Finlay Brown

Personal information
- Full name: John Finlay Brown
- Date of birth: 18 May 1902
- Place of birth: Newbattle, Scotland
- Date of death: 1977 (aged 74–75)
- Place of death: Dundee, Scotland
- Position(s): Right back

Senior career*
- Years: Team / Apps / (Gls)
- 1920–1923: Newtongrange Star
- 1923–1934: Dundee / 270 / (3)

International career
- 1931: Scottish League XI / 1 / (0)

= Finlay Brown (footballer) =

Scottish footballer

John Finlay Brown (18 May 1902 – 1977) was a Scottish footballer. His regular position was defender. Joining from Newtongrange Star where he had been a member of the team that dominated the Midlothian Junior League, he played for Dundee (his only club at the professional level) for a decade, featuring on the losing side in the 1925 Scottish Cup Final.

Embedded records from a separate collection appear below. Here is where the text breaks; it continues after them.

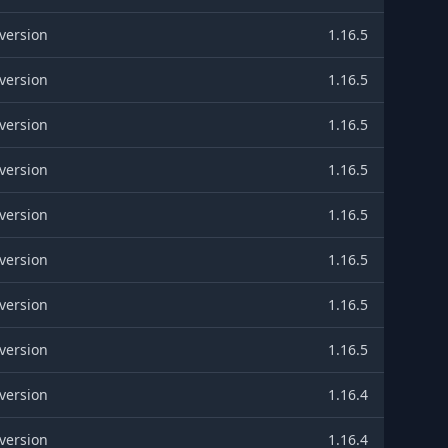
version
1.16.5
version
1.16.5
version
1.16.5
version
1.16.5
version
1.16.5
version
1.16.5
version
1.16.5
version
1.16.5
version
1.16.4
version
1.16.4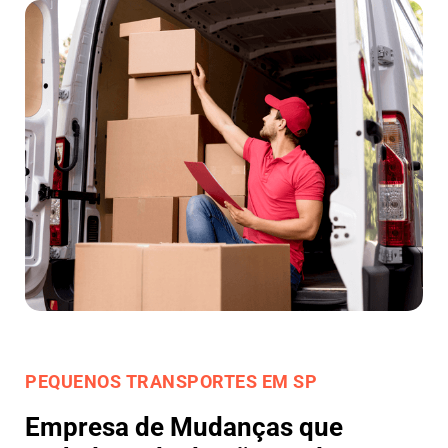
PEQUENOS TRANSPORTES EM SP
Empresa de Mudanças que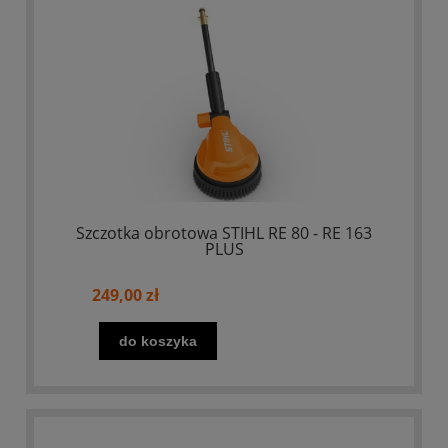
Szczotka obrotowa STIHL RE 80 - RE 163
PLUS
249,00 zł
do koszyka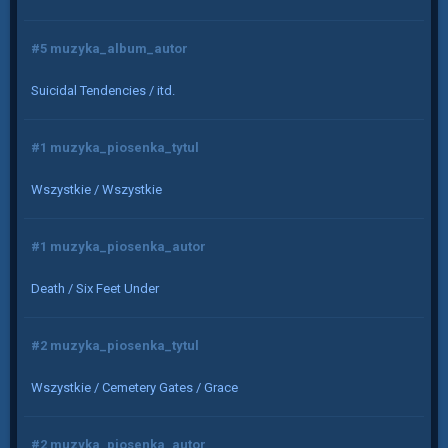
#5 muzyka_album_autor
Suicidal Tendencies / itd.
#1 muzyka_piosenka_tytul
Wszystkie / Wszystkie
#1 muzyka_piosenka_autor
Death / Six Feet Under
#2 muzyka_piosenka_tytul
Wszystkie / Cemetery Gates / Grace
#2 muzyka_piosenka_autor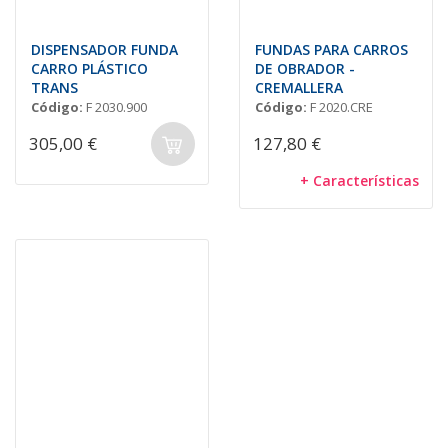
DISPENSADOR FUNDA
FUNDAS PARA CARROS
CARRO PLÁSTICO
DE OBRADOR -
TRANS
CREMALLERA
Código:
F 2030.900
Código:
F 2020.CRE
305,00 €
127,80 €
+ Características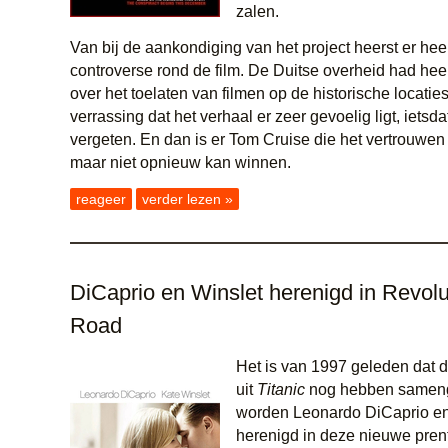
zalen.
Van bij de aankondiging van het project heerst er hee
controverse rond de film. De Duitse overheid had heel
over het toelaten van filmen op de historische locatie
verrassing dat het verhaal er zeer gevoelig ligt, ietsda
vergeten. En dan is er Tom Cruise die het vertrouwen
maar niet opnieuw kan winnen.
reageer
verder lezen »
DiCaprio en Winslet herenigd in Revolu
Road
Het is van 1997 geleden dat de
uit
Titanic
nog hebben sameng
worden Leonardo DiCaprio en
herenigd in deze nieuwe pre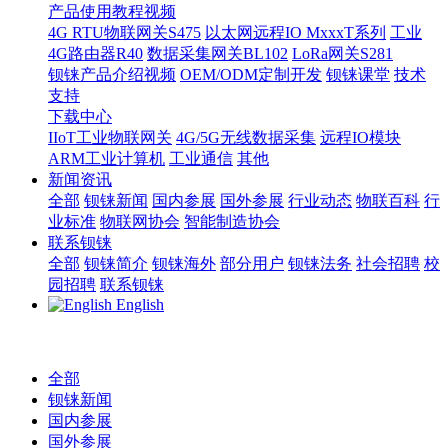
产品使用教程视频
4G RTU物联网关S475
以太网远程IO MxxxT系列
工业
4G路由器R40
数据采集网关BL102
LoRa网关S281
钡铼产品介绍视频
OEM/ODM定制开发
钡铼课堂
技术
支持
下载中心
IIoT工业物联网关
4G/5G无线数据采集
远程IO模块
ARM工业计算机
工业通信
其他
新闻资讯
全部
钡铼新闻
国内参展
国外参展
行业动态
物联百科
行
业标准
物联网协会
智能制造协会
联系钡铼
全部
钡铼简介
钡铼海外
部分用户
钡铼法务
社会招聘
校
园招聘
联系钡铼
English
全部
钡铼新闻
国内参展
国外参展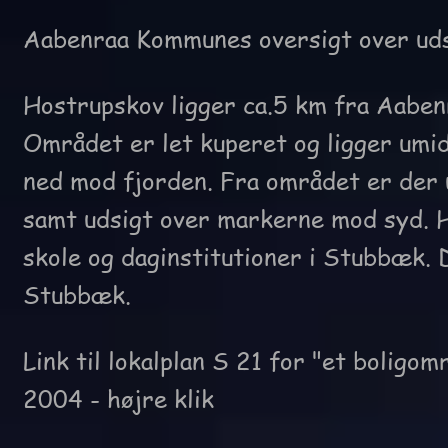
Aabenraa Kommunes oversigt over uds
Hostrupskov ligger ca.5 km fra Aaben
Området er let kuperet og ligger umi
ned mod fjorden. Fra området er der 
samt udsigt over markerne mod syd. H
skole og daginstitutioner i Stubbæk. D
Stubbæk.
Link til lokalplan S 21 for "et boligo
2004
- højre klik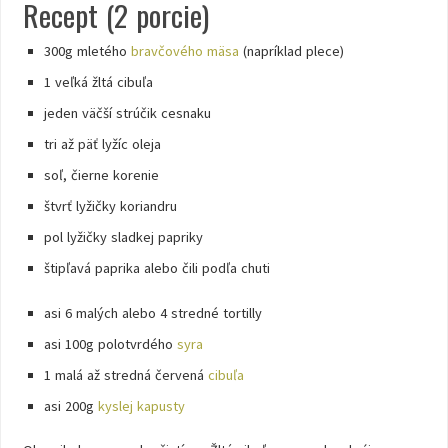
Recept (2 porcie)
300g mletého
bravčového mäsa
(napríklad plece)
1 veľká žltá cibuľa
jeden väčší strúčik cesnaku
tri až päť lyžíc oleja
soľ, čierne korenie
štvrť lyžičky koriandru
pol lyžičky sladkej papriky
štipľavá paprika alebo čili podľa chuti
asi 6 malých alebo 4 stredné tortilly
asi 100g polotvrdého
syra
1 malá až stredná červená
cibuľa
asi 200g
kyslej kapusty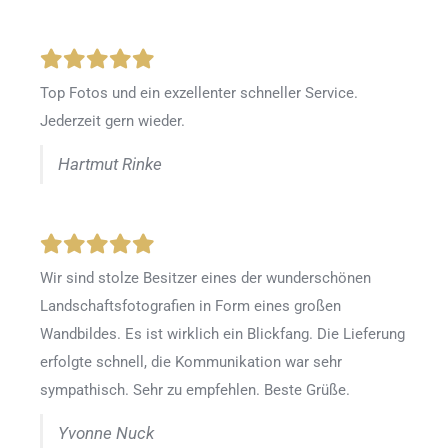
Top Fotos und ein exzellenter schneller Service.
Jederzeit gern wieder.
Hartmut Rinke
Wir sind stolze Besitzer eines der wunderschönen
Landschaftsfotografien in Form eines großen
Wandbildes. Es ist wirklich ein Blickfang. Die Lieferung
erfolgte schnell, die Kommunikation war sehr
sympathisch. Sehr zu empfehlen. Beste Grüße.
Yvonne Nuck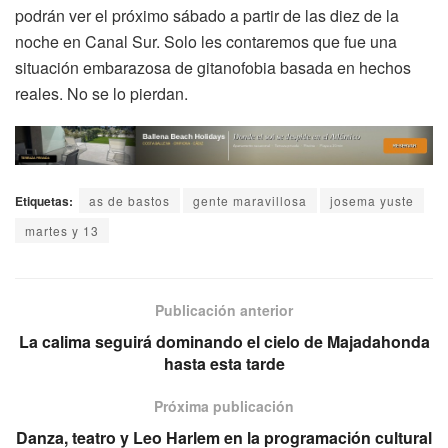
podrán ver el próximo sábado a partir de las diez de la
noche en Canal Sur. Solo les contaremos que fue una
situación embarazosa de gitanofobia basada en hechos
reales. No se lo pierdan.
Etiquetas:
as de bastos
gente maravillosa
josema yuste
martes y 13
Publicación anterior
La calima seguirá dominando el cielo de Majadahonda
hasta esta tarde
Próxima publicación
Danza, teatro y Leo Harlem en la programación cultural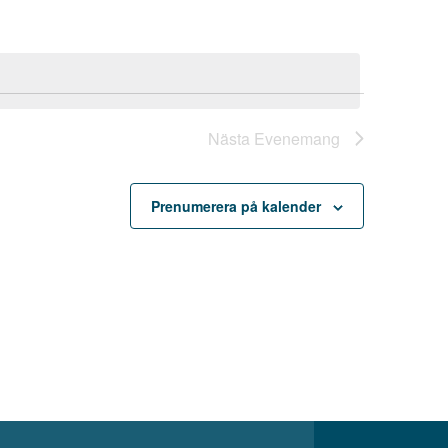
Nästa
Evenemang
Prenumerera på kalender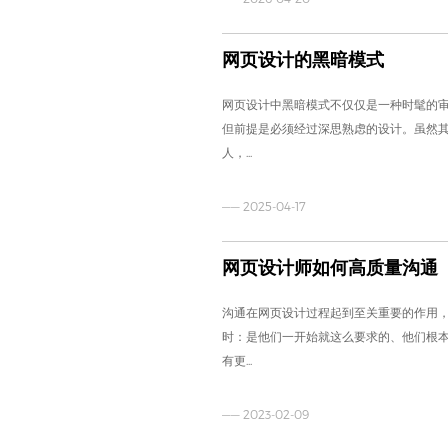
网页设计的黑暗模式
网页设计中黑暗模式不仅仅是一种时髦的
但前提是必须经过深思熟虑的设计。虽然
人，...
—— 2025-04-17
网页设计师如何高质量沟通
沟通在网页设计过程起到至关重要的作用
时：是他们一开始就这么要求的、他们根
有更...
—— 2023-02-09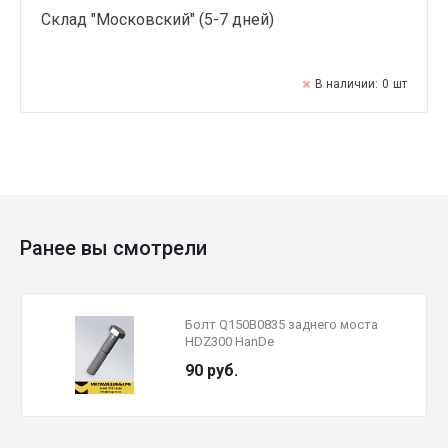
Склад "Московский" (5-7 дней)
В наличии:
0
шт
Ранее вы смотрели
Болт Q150B0835 заднего моста
HDZ300 HanDe
90 руб.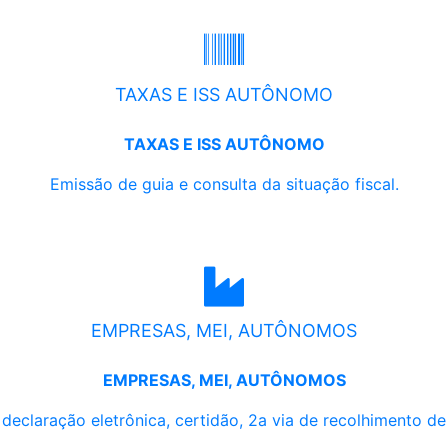
TAXAS E ISS AUTÔNOMO
TAXAS E ISS AUTÔNOMO
Emissão de guia e consulta da situação fiscal.
EMPRESAS, MEI, AUTÔNOMOS
EMPRESAS, MEI, AUTÔNOMOS
, declaração eletrônica, certidão, 2a via de recolhimento d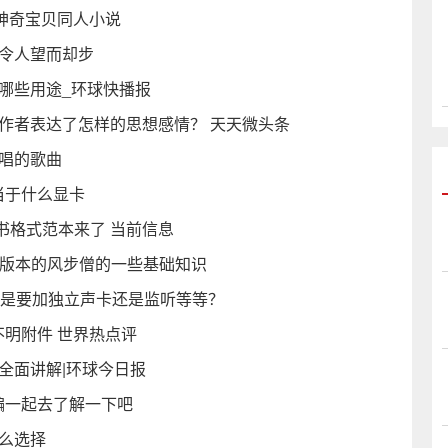
的神奇宝贝同人小说
再令人望而却步
哪些用途_环球快播报
作者表达了怎样的思想感情？ 天天微头条
唱的歌曲
k相当于什么显卡
书格式范本来了 当前信息
前版本的风步僧的一些基础知识
，是要加独立声卡还是监听等等？
不明附件 世界热点评
全面讲解|环球今日报
小编一起去了解一下吧
么选择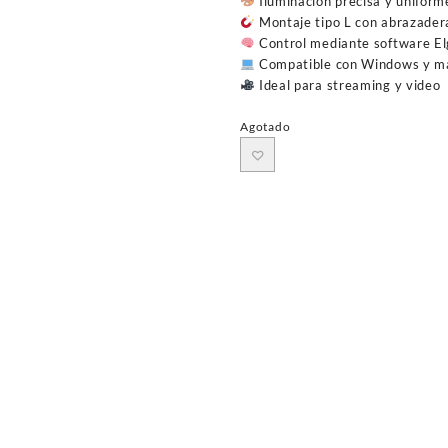
Iluminación precisa y uniform
Montaje tipo L con abrazader
Control mediante software El
Compatible con Windows y 
Ideal para streaming y video
Agotado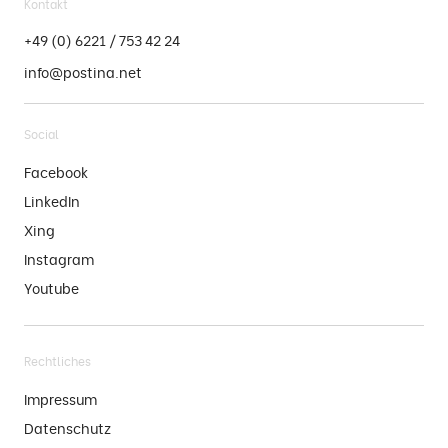
Kontakt
+49 (0) 6221 / 753 42 24
info@postina.net
Social
Facebook
LinkedIn
Xing
Instagram
Youtube
Rechtliches
Impressum
Datenschutz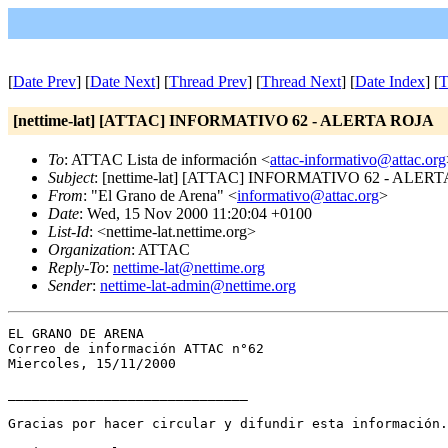
[
Date Prev
] [
Date Next
] [
Thread Prev
] [
Thread Next
] [
Date Index
] [
T
[nettime-lat] [ATTAC] INFORMATIVO 62 - ALERTA ROJA
To
: ATTAC Lista de información <
attac-informativo@attac.org
Subject
: [nettime-lat] [ATTAC] INFORMATIVO 62 - ALER
From
: "El Grano de Arena" <
informativo@attac.org
>
Date
: Wed, 15 Nov 2000 11:20:04 +0100
List-Id
: <nettime-lat.nettime.org>
Organization
: ATTAC
Reply-To
:
nettime-lat@nettime.org
Sender
:
nettime-lat-admin@nettime.org
EL GRANO DE ARENA

Correo de información ATTAC n°62

Miercoles, 15/11/2000

______________________________

Gracias por hacer circular y difundir esta información.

He was selected once for the Scottish League XI in 1931. Following his departure from Dundee in 1934 it was speculated locally that he may join Darlington in England, but it appears this did not transpire.

In 1930, Brown was involved in an on-field collision with opponent Daniel McKenzie of Aberdeen, who later died from his injuries a year later, aged 22.